SOURCE DOCUMENT:
Category: Health & Body

Stupid customers in stories are bad enough. However, dealing with a customer’s health issues may be hazardous to your own health! Please consult your doctor before continuing.

Can’t Handle A Car But Can Handle A Conversation

| Minneapolis, MN, USA | Bad Behavior, Health & Body, Popular

(I am an apparently able-bodied person who suffers from an invisible disability which renders me medically unable to operate a motor vehicle. The following conversation takes place today at my job.)

Customer: “How does this car handle?”

Me: “Couldn’t say, sir. I don’t drive.”

Customer: “What do you mean, you don’t drive?”

Me: “Just that, sir. I’ve never driven an automobile. Consequently, I’m unable to tell you how that car handles. Sorry.”

Customer: “Well, then, what the h*** are you working here for? You sure picked a stupid place to get a job!”

SOURCE DATA:
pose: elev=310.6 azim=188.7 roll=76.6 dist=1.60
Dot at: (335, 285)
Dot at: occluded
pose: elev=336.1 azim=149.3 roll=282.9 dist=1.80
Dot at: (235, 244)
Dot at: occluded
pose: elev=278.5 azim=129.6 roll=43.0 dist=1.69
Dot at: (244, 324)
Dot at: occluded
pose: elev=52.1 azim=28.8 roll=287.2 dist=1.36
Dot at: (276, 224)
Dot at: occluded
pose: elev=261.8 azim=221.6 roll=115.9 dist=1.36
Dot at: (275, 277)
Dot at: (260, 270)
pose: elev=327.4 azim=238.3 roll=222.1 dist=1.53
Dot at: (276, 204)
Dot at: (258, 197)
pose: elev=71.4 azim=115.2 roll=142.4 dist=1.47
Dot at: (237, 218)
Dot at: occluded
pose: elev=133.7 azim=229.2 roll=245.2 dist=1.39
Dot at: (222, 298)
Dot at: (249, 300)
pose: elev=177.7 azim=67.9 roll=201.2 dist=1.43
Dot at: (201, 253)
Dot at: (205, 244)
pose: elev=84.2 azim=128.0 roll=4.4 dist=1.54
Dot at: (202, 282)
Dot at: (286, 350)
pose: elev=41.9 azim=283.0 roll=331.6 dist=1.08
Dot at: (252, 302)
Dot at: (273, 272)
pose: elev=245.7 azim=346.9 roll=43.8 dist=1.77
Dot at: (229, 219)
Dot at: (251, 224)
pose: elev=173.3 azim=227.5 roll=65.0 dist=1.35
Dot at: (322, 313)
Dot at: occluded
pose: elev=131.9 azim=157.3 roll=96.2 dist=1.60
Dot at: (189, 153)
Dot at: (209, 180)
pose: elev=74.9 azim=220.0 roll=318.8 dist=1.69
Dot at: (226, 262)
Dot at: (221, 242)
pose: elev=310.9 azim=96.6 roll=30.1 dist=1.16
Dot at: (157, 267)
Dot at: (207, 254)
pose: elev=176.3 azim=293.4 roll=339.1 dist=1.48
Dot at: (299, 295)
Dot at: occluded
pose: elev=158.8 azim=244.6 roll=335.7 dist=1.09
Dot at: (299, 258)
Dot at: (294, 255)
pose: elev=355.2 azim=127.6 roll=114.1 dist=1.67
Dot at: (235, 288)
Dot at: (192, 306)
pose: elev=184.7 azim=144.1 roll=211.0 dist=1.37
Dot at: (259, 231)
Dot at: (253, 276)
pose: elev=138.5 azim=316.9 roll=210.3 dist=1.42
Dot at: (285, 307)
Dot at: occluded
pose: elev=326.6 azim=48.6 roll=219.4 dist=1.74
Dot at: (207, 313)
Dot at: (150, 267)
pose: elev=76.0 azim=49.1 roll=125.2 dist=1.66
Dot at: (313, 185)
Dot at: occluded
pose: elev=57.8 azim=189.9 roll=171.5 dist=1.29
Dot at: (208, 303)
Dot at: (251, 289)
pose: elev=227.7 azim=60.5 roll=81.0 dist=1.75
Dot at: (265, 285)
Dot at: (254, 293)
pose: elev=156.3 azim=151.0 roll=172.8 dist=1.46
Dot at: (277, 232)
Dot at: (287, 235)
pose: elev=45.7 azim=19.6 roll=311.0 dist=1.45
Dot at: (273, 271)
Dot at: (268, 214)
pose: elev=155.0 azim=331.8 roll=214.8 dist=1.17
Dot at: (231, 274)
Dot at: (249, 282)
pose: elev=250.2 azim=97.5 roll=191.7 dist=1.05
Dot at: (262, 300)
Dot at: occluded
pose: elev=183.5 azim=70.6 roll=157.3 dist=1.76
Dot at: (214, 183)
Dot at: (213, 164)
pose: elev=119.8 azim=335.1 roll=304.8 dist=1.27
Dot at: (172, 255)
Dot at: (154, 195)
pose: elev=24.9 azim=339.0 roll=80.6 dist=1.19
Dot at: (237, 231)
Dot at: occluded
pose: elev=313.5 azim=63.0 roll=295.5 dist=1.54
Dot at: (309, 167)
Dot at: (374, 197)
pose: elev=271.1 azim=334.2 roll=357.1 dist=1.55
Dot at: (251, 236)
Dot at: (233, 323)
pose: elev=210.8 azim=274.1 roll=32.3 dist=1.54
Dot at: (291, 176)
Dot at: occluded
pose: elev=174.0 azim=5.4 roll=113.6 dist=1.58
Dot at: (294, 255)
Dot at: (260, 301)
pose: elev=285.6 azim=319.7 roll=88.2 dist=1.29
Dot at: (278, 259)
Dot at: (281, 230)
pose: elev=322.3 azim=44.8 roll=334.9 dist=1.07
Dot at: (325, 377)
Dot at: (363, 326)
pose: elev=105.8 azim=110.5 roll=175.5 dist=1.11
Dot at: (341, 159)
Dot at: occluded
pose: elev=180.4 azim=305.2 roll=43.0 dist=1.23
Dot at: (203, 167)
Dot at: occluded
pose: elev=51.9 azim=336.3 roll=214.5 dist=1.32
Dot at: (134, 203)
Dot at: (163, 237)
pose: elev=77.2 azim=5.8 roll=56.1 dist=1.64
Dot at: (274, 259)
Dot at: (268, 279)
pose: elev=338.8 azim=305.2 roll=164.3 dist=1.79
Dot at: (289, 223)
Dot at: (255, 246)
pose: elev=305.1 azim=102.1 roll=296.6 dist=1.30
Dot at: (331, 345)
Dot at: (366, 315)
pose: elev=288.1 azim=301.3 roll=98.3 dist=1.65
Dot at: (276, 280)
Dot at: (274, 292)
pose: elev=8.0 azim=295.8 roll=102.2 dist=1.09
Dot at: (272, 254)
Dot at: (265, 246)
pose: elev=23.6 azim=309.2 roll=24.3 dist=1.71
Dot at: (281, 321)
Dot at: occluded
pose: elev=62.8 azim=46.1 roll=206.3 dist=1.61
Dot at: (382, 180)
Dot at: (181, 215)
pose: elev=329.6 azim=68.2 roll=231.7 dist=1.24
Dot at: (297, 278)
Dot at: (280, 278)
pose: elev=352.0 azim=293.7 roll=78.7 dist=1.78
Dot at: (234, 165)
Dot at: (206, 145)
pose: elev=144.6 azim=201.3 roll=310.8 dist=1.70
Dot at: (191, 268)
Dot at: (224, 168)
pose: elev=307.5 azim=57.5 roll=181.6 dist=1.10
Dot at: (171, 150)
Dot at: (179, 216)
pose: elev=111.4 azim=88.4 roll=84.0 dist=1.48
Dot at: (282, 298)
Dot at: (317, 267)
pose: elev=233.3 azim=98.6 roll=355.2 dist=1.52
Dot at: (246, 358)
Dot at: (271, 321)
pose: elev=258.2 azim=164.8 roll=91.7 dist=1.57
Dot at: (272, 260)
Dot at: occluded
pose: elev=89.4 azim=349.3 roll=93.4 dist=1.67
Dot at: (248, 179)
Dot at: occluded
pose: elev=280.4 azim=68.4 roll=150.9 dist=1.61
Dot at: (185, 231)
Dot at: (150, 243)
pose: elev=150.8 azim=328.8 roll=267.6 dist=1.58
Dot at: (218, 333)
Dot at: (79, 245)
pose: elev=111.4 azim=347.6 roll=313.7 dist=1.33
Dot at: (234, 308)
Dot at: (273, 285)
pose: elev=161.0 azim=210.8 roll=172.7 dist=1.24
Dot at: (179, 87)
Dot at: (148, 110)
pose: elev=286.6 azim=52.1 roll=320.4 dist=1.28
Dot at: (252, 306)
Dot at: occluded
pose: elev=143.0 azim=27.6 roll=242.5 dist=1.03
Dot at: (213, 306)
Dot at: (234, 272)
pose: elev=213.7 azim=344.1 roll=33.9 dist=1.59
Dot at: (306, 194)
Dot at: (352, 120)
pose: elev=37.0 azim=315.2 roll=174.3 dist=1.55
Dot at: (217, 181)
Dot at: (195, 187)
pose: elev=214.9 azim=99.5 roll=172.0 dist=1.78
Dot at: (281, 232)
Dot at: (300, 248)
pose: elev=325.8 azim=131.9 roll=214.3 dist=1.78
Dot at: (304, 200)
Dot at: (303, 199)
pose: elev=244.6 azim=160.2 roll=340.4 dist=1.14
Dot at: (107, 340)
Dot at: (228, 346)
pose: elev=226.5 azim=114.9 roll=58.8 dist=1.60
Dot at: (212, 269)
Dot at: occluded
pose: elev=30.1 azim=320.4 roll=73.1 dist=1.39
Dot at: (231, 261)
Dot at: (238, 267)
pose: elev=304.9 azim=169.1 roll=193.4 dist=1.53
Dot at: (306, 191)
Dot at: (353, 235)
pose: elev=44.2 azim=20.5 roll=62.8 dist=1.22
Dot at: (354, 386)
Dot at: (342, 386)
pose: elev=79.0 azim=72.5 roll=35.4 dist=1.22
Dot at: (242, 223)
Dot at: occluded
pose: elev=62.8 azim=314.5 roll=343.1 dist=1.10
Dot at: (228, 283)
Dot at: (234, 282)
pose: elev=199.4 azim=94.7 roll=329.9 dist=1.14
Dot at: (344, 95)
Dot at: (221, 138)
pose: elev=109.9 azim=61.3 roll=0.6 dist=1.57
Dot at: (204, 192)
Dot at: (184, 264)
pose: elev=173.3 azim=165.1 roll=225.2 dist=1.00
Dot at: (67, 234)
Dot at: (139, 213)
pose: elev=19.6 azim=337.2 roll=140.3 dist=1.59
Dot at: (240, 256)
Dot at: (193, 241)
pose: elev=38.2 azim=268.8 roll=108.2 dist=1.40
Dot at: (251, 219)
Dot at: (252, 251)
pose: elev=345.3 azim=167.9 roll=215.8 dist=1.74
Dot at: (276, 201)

ACTIVITIES:
(A) In the customer story, what does the narrator say makes them medically unable to operate a motor vehicle?
(B) Summarize the customer story in two sentences.

WRITTEN RESPONSES:
(A) An invisible disability.

(B) At work, a customer asks the narrator, who has an invisible disability that makes them medically unable to drive, how a car handles, and the narrator answers that they have never driven and can't say. The customer angrily asks why the narrator works there and says they picked a stupid place to get a job.